Multi-channel, but don't spam. LinkedIn requests with a short note, followed by an email referencing the same trigger, work well. An all-in-one tool like Origami lets you build the list and then launch email + LinkedIn sequences natively, so you're not hopping between a data tool and a sequencer.
We've seen teams double their connect rate simply by ensuring the list was fresh and the message matched the real situation. As one head of partnerships told us: "If you're able to scrape everything to do an amazing LinkedIn message, that's gonna be a giant value add."
Subject Lines That Actually Work for This Audience
"PagerDuty at [Company] – quick question" "Question about your on-call setup" "Saw your team uses PagerDuty"
Keep it technical, not salesy. Never mention "SRE" in the subject line because many CTOs don't use that label internally.

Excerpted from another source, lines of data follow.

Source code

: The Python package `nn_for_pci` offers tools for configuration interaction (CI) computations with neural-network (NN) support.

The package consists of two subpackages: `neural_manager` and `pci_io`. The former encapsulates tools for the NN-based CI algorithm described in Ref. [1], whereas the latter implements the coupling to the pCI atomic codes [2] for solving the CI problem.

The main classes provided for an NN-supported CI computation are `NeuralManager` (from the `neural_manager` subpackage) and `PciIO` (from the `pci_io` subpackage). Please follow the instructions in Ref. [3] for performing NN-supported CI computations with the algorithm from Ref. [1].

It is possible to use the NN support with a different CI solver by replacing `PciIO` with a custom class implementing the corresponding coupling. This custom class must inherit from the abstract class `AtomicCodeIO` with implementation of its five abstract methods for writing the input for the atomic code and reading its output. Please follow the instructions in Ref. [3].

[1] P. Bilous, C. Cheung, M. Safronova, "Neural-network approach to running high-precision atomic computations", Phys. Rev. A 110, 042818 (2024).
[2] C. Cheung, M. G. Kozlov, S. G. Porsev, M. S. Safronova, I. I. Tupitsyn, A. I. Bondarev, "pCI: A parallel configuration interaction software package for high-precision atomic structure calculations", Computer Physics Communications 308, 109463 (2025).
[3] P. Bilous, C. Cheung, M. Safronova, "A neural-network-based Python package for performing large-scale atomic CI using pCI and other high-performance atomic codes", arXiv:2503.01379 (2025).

How to Avoid Common Mistakes When Prospecting Startups with Technographics
Many sales teams buy a technographic list and immediately spray it with generic emails. That kills domain reputation fast. Instead, treat each account like a warm lead by validating the signal before you reach out. For PagerDuty users, check the last time they tweeted or blogged about on-call—if it was within six months, you have a hot trigger. If it was three years ago, they might have churned the tool or outgrown the problem.
Another pitfall is targeting too broadly. A startup with 80 employees and a "DevOps Lead" might not need an SRE tool because that person is the SRE in all but name. Filter for companies with fewer than 50 employees and no one with "reliability" in their title on the team page. Origami can handle that negation logic naturally: "Find SaaS startups under 50 employees using PagerDuty, but exclude any that have a site reliability engineer or infrastructure engineer listed in their team."
Finally, don't ignore the European market. A Norwegian startup leader told us: "Everyone's decent in the US, but a lot of our ICP is all throughout Europe, and so that needs to be strong." European startups often have smaller teams and later adopt dedicated reliability roles, making them a prime hunting ground.